Growth is considered inclusive when individuals, regardless of their socio-economic background, have an equal opportunity to progress. Poverty, inequality and social mobility are the main components of inclusive growth. Studies show that children from socio-economically disadvantaged backgrounds tend to underperform at school, which hinders their prospects for better education at a later stage and leads to lower employability. Moreover, people with lower education have worse health and live shorter lives (Darvas and Wolff, 2016). In more unequal societies with higher shares of people living in poor households, social mobility also tends to be lower (Corak, 2013). Investing in financial education throughout individuals’ lives, particularly at an early age, increases financial knowledge overall and influences decisionmaking later in life (Van Rooij et al, 2009).

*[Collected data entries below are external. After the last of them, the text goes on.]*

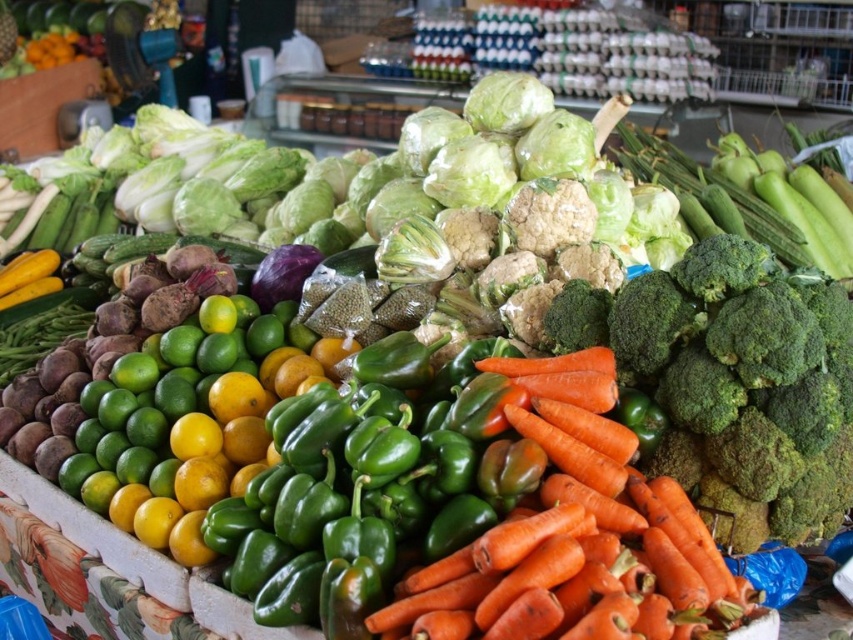
Question: Which object is farther from the camera taking this photo?

Choices:
 (A) green matte broccoli at right
 (B) green broccoli at center

Answer: (B)

Question: Is orange rough carrots at center thinner than green broccoli at center?

Choices:
 (A) no
 (B) yes

Answer: (A)

Question: Is orange rough carrots at center wider than green matte broccoli at right?

Choices:
 (A) no
 (B) yes

Answer: (B)

Question: Which object appears farthest from the camera in this image?

Choices:
 (A) orange rough carrots at center
 (B) green broccoli at center
 (C) green matte broccoli at right

Answer: (B)

Question: Which object appears farthest from the camera in this image?

Choices:
 (A) green matte broccoli at right
 (B) green broccoli at center
 (C) orange rough carrots at center

Answer: (B)

Question: Can you confirm if orange rough carrots at center is bigger than green matte broccoli at right?

Choices:
 (A) yes
 (B) no

Answer: (A)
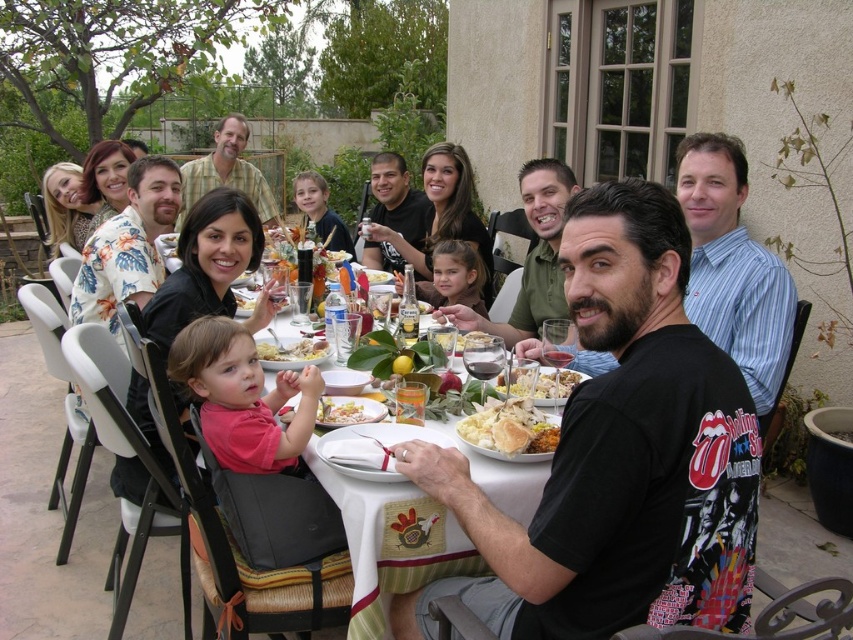
You are a photographer standing at the edge of the patio. You want to take a photo of the white cloth table at center. Where should you position yourself to capture it in the frame?

The white cloth table at center is located at point (390, 540), so you should position yourself at that coordinate to capture it in the frame.

You are a waiter holding a tray of drinks and need to reach the white glossy plate at center from the blue striped shirt at upper right. Can you safely walk the distance without spilling the drinks?

The distance between the blue striped shirt at upper right and the white glossy plate at center is 36.35 inches. Since this distance is manageable for a waiter carrying drinks, you can safely walk the distance without spilling the drinks.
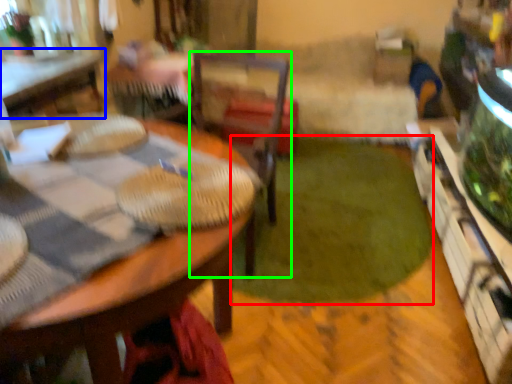
Question: Based on their relative distances, which object is farther from grass (highlighted by a red box)? Choose from table (highlighted by a blue box) and chair (highlighted by a green box).

Choices:
 (A) table
 (B) chair

Answer: (A)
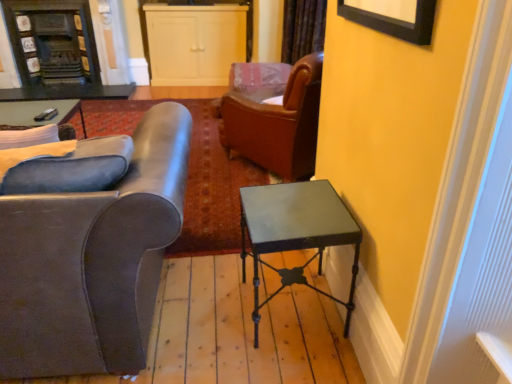
Question: Relative to metallic green table at right, is white matte cabinet at upper center, the second cabinetry when ordered from left to right, in front or behind?

Choices:
 (A) front
 (B) behind

Answer: (B)

Question: Is white matte cabinet at upper center, arranged as the 1th cabinetry when viewed from the right, spatially inside metallic green table at right, or outside of it?

Choices:
 (A) outside
 (B) inside

Answer: (A)

Question: Considering the real-world distances, which object is closest to the dark gray stone fireplace at upper left?

Choices:
 (A) white matte cabinet at upper center, arranged as the 1th cabinetry when viewed from the right
 (B) metallic green table at right
 (C) matte gray leather armchair at left
 (D) velvet brown curtain at upper center
 (E) dark wood fireplace at upper left, placed as the second cabinetry when sorted from right to left

Answer: (E)

Question: Which of these objects is positioned closest to the dark wood fireplace at upper left, which is counted as the first cabinetry, starting from the left?

Choices:
 (A) matte black remote control at upper left
 (B) velvet brown curtain at upper center
 (C) metallic green table at right
 (D) white matte cabinet at upper center, the second cabinetry when ordered from left to right
 (E) matte gray leather armchair at left

Answer: (D)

This has major implications for inclusiveness, though the impact varies depending on country, socio-economic level and circumstances related to birth. Why is financial literacy important for inclusive growth? We argue that giving people the education and tools to better navigate the increasingly complex financial world is one of the pre-conditions to achieving inclusive growth. For the poor and disadvantaged, increased financial literacy means improved opportunities to access the benefits of economic growth. Surveys confirm that less educated and lower-income people tend to score lower on financial literacy than the rest of the population. In addition, adult women score lower than men on average and for all age groups, and are more likely than men to answer ‘don’t know’. There is a strong age bias – younger respondents do worse than older respondents – and a locale bias, with rural respondents tending to do worse than urban dwellers. In US, there is racial bias, with white and Asian cohorts tending to perform better than blacks and Hispanics. In Europe, school children from migrant backgrounds underperform compared to natives. In light of these findings, we examine financial literacy in relation to the most important elements of inclusive growth, namely inequality, poverty and social exclusion and social mobility. There is a clear negative relationship between financial literacy scores and inequality in the EU. Countries performing better at financial literacy also tend to have lower inequality.

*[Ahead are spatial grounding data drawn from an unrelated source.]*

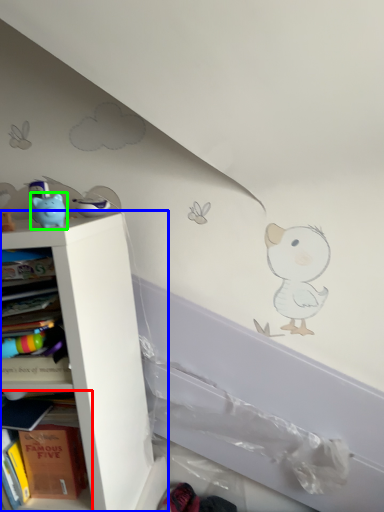
Question: Estimate the real-world distances between objects in this image. Which object is closer to shelf (highlighted by a red box), shelf (highlighted by a blue box) or toy (highlighted by a green box)?

Choices:
 (A) shelf
 (B) toy

Answer: (A)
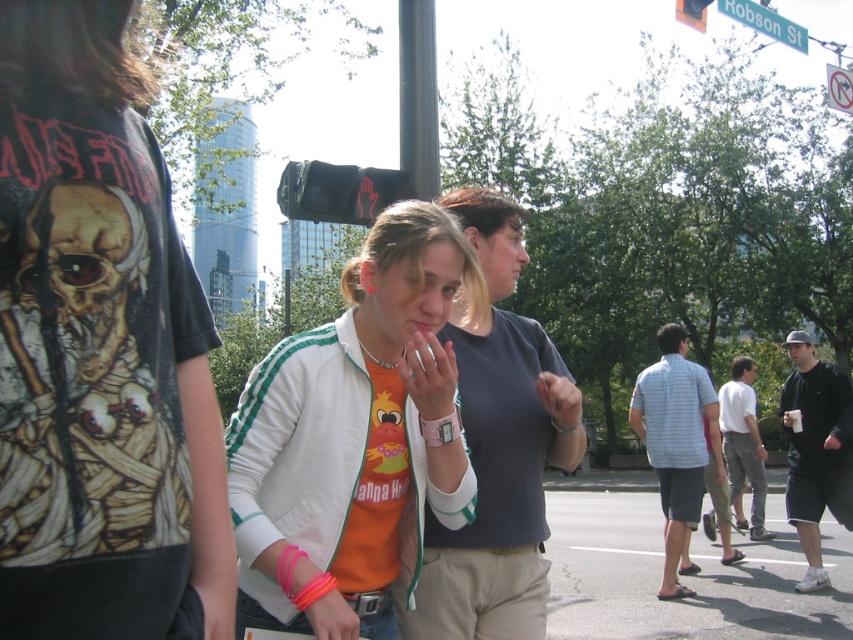
Question: Which of the following is the farthest from the observer?

Choices:
 (A) light blue plaid shirt at center
 (B) metallic pole at upper center
 (C) matte gray shirt at center
 (D) white matte jacket at center

Answer: (A)

Question: Is matte gray shirt at center smaller than black cotton t-shirt at right?

Choices:
 (A) no
 (B) yes

Answer: (B)

Question: Does metallic pole at upper center have a lesser width compared to blue plastic street sign at upper center?

Choices:
 (A) no
 (B) yes

Answer: (B)

Question: Does metallic pole at upper center appear on the right side of white cotton shirt at right?

Choices:
 (A) no
 (B) yes

Answer: (A)

Question: Which point is closer to the camera taking this photo?

Choices:
 (A) (734, 388)
 (B) (486, 506)
 (C) (840, 522)
 (D) (724, 0)

Answer: (B)

Question: Among these points, which one is farthest from the camera?

Choices:
 (A) (534, 476)
 (B) (730, 1)

Answer: (B)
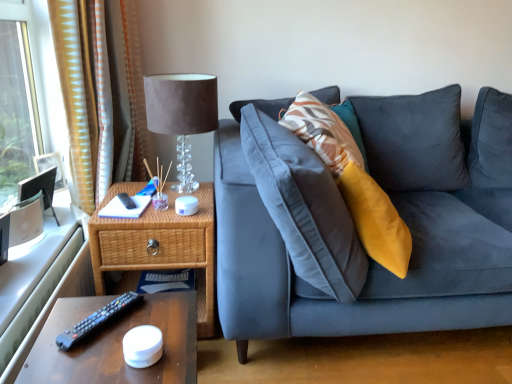
I want to click on free location to the right of black plastic remote at lower left, so click(x=162, y=320).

Financial literacy scores are also strongly associated with poverty and social exclusion indicators. One of the five Europe 2020 targets is to “lift at least 20 million people out of poverty by 2020”. The headline indicator to measure the progress is the rate of people at risk of poverty (AROP) in each country. The findings suggest that countries performing better at financial literacy have lower shares of population at risk of poverty. Actively investing in financial education and literacy programmes might serve as one of the tools to reach the Europe 2020 targets. In addition to the AROP indicator, we look at another measure of vulnerability and social exclusion: the severe material deprivation rate. We reach a similar conclusion, that the financial literacy score is negatively associated with the severe material deprivation rate. There is a visible negative relationship between individuals’ social mobility, proxied by the correlation between students’ maths test scores and socio-economic backgrounds, and countries’ financial literacy scores. In countries with higher financial literacy scores, the relationship between wealth and maths scores is less pronounced. As such, socio-economic circumstances related to birth have an impact on financial literacy. Unsurprisingly, socio-economically advantaged students and those from non-immigrant background tended to score better than their peers.

Financial literacy is financial education, such as basic economics, statistics and numeracy skills combined with the ability to employ these skills in making financial decisions. Research has shown that as people become more financially literate, they make better saving and borrowing decisions, are more likely to plan for retirement and hold more diverse assets in their balance sheet. As more and more households are asked to make their own decisions about such issues, financial illiteracy can become a serious threat to their life-time welfare.